Michael Holick, PhD, one of the leading experts on vitamin D metabolism and its role in health, has published hundreds of papers on this topic as it relates to the aforementioned diseases. The type of vitamin D that we make when the cholesterol in our skin is exposed to UV-B is sulfated vitamin D. This is very different than the vitamin D found in your supplement or fortified food. Sulfated vitamin D can reach areas of our cellular compartments that the non-sulfated form cannot.
The relationship between the sulfur content of a population’s soil, their diet, and their line of latitude gets even more interesting…

Countries with high sulfur-containing diets (not just garlic, but also seafood, eggs, onions, leeks, brassica vegetables, and raw milk – unpasteurized milk is the only food that contains sulfated vitamin D) or that live in areas with more recent histories of volcanic activity (soil contains more volcanic material, which is a major source of environmental sulfur and vegetables grown in this soil have far greater amounts of sulfur) have equally low rates of inflammatory-based, neurodegenerative, and other diseases (for instance Iceland, the state of Oregon in the US, areas of Italy). When populations get both the high dietary sulfur and the sunlight with UV-B, the results are even more suggestive: the lowest rates of most diseases with similar underlying mechanisms. Countries like Japan, Greece, and the state of Hawaii have had, historically, the lowest rates in the developed world.

There are factors other than deficiencies in sunlight, eggs, or garlic that can play major roles in developing a hyposulfation syndrome. Heavy metals like lead, aluminum, and mercury can significantly alter the activity of the eNOS enzyme. Exposure to these heavy metals can, in a matter of just a few months, start to greatly undermine an individual’s immune function. This could explain why lead toxicity in children and mercury toxicity in most individuals drive the list of food allergies and intolerances upward. Also, it might explain why so many of these individuals develop severe fungal or other myco-infections that inhabit the gut. Reduced eNOS activity greatly compromises detoxification efforts but also has major detrimental effects on the integrity and protection of the host’s intestinal tract. Leaky and susceptible GIs result from numerous insults that range from the zonulin released in response to gliadin to the lack of breast milk (again, sulfated forms of cholesterol and vitamin D are in breast milk, but are ABSENT in infant formulas). A lack of sulfated cholesterol creates a very weakened and susceptible brush border in the GI.

Glyphosates (RoundUp®) are also extremely destructive to the cytochrome p450 eNOS enzyme.
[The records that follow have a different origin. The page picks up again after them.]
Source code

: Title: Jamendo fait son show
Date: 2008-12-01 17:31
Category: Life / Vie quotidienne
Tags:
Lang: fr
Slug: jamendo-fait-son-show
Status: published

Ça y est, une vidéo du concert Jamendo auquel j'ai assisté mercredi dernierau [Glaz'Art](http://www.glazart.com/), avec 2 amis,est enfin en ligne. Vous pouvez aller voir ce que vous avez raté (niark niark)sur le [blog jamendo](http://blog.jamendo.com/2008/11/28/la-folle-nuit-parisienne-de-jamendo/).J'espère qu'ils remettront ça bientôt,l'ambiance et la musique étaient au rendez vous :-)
Dietary exposure is at an all time high with recent investigations showing that most of us carry significant levels in our blood. If you couple these factors, such as high GMO consumption, with the use of sunscreens (made worse by ingredients like aluminum nanoparticles in their formulas), a general aversion to sunlight and the outdoors, and the avoidance of high cholesterol foods for fear that they contribute to heart disease, you start to see the magnitude of the problem. It is both daunting and hopeful. If we respect physiology and the biochemistry that defines how we maintain health at a cellular level we can easily identify where the system is broken. Enjoy high cholesterol, high sulfur containing foods as part of your daily diet. Try to avoid burning and browning these foods. Enjoy the sun and ditch the sunscreens with heavy metals like aluminum in them. Eat only non-GMO foods, leaving the low fat, refined versions and instead opting for the full fat, whole, organic versions whenever possible.